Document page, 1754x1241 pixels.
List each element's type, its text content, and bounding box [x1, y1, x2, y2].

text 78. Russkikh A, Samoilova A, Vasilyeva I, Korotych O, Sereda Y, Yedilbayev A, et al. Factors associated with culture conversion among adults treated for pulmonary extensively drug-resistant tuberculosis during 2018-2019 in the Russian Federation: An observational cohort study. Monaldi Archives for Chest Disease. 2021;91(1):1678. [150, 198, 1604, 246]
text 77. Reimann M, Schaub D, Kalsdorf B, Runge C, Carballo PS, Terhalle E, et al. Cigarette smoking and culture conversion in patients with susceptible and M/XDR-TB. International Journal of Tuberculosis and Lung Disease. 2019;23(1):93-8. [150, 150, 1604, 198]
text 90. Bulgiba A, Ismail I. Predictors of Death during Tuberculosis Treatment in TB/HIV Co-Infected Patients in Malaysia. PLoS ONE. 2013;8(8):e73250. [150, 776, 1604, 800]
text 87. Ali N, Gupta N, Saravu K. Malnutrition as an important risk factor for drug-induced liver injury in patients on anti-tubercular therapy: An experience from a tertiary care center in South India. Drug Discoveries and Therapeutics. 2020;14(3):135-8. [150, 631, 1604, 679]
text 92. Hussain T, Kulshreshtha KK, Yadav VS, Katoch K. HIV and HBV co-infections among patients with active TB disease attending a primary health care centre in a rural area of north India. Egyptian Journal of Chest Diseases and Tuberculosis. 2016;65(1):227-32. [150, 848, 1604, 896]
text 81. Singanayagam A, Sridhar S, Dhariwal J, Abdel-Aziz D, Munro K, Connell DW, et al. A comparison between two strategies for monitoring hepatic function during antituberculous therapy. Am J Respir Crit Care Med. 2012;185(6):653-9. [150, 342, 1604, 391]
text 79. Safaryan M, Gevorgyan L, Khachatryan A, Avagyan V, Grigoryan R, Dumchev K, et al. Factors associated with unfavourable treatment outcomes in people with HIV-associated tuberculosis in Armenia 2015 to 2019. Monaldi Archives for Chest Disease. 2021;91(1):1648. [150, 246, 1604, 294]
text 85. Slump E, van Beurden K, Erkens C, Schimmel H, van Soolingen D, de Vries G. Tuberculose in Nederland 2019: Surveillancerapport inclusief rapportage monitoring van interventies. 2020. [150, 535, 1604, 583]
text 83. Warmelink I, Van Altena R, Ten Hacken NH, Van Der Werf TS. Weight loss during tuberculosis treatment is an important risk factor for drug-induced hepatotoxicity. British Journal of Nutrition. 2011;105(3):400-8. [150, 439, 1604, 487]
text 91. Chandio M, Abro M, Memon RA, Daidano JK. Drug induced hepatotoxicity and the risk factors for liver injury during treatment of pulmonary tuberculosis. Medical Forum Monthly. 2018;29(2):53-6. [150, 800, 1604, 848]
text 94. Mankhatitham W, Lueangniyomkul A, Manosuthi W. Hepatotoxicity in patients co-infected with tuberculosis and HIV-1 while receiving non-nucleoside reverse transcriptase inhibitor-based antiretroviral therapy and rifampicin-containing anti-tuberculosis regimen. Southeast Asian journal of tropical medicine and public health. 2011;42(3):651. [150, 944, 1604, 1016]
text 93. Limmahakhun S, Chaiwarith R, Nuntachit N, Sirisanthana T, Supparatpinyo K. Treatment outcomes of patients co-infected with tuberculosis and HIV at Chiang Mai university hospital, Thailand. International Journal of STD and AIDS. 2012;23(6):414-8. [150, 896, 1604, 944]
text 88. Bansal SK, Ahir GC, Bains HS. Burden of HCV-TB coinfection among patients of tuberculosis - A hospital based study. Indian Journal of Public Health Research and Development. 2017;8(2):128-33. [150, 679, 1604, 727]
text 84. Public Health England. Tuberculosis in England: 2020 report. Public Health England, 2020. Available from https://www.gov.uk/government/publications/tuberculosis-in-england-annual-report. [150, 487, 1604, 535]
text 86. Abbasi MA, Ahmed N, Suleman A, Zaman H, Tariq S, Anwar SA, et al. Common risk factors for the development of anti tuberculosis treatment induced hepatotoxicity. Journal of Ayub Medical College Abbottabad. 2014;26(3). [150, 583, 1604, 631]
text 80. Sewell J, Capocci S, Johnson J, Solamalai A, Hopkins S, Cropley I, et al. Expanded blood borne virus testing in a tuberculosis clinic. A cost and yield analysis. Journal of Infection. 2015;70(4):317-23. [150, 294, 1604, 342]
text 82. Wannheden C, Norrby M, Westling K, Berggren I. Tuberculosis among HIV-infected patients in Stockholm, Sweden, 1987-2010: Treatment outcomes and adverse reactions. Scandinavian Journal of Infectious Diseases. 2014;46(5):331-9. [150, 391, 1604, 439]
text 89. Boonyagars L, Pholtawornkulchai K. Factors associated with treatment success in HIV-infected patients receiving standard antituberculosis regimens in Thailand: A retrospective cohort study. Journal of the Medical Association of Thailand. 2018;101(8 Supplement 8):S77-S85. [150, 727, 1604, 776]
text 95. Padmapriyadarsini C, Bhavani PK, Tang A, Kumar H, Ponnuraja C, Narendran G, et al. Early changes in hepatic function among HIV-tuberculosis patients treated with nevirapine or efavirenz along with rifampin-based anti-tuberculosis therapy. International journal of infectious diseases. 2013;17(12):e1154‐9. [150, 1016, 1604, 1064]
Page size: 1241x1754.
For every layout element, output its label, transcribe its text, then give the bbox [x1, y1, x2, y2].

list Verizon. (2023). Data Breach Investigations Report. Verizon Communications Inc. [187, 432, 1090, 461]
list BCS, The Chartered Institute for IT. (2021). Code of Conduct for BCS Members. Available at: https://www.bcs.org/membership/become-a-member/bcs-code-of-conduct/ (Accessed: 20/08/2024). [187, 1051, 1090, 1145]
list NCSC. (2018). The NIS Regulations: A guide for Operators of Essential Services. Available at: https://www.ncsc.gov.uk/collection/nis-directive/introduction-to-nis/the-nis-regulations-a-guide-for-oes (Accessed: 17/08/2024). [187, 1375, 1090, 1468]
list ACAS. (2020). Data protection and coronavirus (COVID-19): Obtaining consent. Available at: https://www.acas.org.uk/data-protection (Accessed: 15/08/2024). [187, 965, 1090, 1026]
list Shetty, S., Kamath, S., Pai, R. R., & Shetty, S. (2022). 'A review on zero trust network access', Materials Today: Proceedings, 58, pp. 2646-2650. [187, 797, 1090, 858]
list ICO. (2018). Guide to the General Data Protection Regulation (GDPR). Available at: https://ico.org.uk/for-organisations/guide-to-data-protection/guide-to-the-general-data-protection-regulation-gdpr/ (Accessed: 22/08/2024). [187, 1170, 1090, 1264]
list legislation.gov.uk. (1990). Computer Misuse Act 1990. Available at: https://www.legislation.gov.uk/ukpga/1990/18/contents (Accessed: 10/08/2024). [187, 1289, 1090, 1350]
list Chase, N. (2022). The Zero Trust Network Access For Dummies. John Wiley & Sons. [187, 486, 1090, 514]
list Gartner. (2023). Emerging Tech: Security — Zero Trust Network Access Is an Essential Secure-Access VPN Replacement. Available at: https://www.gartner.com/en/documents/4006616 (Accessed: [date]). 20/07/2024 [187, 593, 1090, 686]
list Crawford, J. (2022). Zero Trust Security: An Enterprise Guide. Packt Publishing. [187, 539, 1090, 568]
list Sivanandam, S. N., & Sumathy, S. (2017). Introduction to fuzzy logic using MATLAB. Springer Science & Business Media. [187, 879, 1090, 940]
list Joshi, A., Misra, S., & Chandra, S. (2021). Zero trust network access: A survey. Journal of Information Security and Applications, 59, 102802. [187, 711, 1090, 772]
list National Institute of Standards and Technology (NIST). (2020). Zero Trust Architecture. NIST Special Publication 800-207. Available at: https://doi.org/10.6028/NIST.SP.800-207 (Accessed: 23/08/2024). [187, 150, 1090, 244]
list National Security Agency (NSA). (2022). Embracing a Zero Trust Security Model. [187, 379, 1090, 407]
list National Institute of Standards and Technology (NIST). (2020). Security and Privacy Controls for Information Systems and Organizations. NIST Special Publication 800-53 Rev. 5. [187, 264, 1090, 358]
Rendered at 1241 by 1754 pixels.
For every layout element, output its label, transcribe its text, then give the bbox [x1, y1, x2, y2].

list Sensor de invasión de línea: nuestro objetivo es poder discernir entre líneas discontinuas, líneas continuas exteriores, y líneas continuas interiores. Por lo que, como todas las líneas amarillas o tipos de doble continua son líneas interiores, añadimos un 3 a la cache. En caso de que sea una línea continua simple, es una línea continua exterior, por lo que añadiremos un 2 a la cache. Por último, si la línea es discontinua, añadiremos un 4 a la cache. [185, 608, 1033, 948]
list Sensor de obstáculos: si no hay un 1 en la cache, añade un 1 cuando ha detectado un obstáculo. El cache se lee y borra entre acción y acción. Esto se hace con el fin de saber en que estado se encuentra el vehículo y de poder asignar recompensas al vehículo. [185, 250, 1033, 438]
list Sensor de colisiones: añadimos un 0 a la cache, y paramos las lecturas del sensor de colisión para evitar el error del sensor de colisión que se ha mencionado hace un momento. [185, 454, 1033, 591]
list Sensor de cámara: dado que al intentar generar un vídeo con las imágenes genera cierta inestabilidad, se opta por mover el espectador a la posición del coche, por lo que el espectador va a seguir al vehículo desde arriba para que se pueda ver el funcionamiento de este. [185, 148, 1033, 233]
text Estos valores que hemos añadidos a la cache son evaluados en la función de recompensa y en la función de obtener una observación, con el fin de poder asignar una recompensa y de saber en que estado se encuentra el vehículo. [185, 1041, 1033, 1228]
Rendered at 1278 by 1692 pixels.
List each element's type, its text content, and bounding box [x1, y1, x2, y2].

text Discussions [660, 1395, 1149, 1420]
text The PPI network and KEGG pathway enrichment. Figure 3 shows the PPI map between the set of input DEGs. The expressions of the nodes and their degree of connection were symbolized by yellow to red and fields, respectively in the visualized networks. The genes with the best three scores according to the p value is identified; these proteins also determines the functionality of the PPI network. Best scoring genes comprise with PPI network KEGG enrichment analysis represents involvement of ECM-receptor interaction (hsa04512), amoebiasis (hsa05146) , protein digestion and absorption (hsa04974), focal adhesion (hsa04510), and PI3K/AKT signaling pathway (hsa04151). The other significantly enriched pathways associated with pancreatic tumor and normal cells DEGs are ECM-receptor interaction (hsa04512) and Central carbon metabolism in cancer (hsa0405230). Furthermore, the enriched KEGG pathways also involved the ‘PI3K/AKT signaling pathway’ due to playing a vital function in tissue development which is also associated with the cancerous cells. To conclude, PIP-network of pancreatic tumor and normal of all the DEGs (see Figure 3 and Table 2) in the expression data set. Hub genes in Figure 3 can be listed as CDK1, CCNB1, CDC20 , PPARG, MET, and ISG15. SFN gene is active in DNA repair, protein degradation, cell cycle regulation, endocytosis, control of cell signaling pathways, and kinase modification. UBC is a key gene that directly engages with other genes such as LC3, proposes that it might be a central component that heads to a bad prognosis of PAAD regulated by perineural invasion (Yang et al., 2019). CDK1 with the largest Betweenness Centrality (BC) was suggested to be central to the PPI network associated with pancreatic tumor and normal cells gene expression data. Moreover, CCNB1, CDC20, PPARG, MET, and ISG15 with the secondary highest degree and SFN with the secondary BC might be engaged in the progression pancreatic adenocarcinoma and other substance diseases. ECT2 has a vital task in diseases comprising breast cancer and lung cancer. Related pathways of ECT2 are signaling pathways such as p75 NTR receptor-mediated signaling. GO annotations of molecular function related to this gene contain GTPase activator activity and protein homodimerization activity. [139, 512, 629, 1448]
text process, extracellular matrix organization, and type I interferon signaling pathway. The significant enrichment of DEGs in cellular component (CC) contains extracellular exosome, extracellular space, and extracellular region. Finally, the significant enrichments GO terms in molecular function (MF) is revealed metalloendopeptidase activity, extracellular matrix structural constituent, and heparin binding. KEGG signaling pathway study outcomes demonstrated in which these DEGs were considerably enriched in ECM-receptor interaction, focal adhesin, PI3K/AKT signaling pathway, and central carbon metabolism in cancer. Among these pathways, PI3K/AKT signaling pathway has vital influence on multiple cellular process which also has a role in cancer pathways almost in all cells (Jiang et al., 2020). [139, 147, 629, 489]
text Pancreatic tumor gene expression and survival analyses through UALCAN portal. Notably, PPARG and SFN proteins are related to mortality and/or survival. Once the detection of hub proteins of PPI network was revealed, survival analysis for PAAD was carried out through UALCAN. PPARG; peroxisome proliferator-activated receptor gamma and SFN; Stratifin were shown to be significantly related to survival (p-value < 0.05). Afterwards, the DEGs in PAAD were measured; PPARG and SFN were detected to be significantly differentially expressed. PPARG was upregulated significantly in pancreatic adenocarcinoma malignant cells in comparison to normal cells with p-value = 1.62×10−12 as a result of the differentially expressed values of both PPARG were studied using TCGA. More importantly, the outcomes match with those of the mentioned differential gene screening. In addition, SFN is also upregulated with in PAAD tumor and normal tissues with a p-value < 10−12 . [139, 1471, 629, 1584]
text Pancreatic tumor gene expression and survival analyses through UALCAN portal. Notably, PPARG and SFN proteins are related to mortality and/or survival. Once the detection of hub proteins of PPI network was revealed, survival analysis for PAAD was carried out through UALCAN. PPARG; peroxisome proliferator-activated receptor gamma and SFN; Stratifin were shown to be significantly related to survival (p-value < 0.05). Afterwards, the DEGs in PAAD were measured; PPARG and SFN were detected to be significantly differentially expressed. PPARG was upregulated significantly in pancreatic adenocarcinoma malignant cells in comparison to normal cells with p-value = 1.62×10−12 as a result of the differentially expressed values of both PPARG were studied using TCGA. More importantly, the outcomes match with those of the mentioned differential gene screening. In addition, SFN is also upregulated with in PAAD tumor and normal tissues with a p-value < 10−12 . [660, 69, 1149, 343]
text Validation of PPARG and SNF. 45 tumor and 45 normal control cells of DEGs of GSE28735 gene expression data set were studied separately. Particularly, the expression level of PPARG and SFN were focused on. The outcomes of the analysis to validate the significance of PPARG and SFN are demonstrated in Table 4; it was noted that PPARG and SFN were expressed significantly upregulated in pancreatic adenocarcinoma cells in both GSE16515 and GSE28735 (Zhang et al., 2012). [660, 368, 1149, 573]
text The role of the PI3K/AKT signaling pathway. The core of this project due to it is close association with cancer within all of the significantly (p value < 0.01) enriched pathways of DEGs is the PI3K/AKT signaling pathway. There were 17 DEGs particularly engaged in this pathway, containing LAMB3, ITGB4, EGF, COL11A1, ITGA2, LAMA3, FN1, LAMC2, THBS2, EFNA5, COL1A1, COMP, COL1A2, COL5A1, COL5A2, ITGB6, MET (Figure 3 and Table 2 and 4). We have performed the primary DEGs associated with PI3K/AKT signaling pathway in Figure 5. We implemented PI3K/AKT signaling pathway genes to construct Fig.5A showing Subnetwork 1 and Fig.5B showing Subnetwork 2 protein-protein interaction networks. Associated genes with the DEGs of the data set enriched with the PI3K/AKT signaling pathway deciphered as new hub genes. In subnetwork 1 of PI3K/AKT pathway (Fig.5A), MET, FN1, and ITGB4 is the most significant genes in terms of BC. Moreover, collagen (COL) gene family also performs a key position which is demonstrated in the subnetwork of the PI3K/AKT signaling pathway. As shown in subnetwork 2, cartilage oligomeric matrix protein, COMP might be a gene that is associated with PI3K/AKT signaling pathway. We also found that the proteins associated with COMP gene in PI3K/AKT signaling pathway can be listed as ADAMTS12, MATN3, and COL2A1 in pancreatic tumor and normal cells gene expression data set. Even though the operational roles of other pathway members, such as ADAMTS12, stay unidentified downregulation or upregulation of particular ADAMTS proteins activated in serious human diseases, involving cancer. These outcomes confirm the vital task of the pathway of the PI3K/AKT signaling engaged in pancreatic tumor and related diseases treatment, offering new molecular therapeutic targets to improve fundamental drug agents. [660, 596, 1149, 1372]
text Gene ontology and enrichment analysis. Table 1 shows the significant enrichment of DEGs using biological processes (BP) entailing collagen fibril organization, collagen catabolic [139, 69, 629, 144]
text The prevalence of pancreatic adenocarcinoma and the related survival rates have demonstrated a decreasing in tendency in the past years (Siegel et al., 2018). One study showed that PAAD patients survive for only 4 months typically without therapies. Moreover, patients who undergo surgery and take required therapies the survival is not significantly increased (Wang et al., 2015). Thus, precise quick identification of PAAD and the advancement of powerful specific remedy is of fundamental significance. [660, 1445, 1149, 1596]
★ ★ ★ ★
Copy each line above that has the word "NIST".

list National Institute of Standards and Technology (NIST). (2020). Zero Trust Architecture. NIST Special Publication 800-207. Available at: https://doi.org/10.6028/NIST.SP.800-207 (Accessed: 23/08/2024). [187, 150, 1090, 244]
list National Institute of Standards and Technology (NIST). (2020). Security and Privacy Controls for Information Systems and Organizations. NIST Special Publication 800-53 Rev. 5. [187, 264, 1090, 358]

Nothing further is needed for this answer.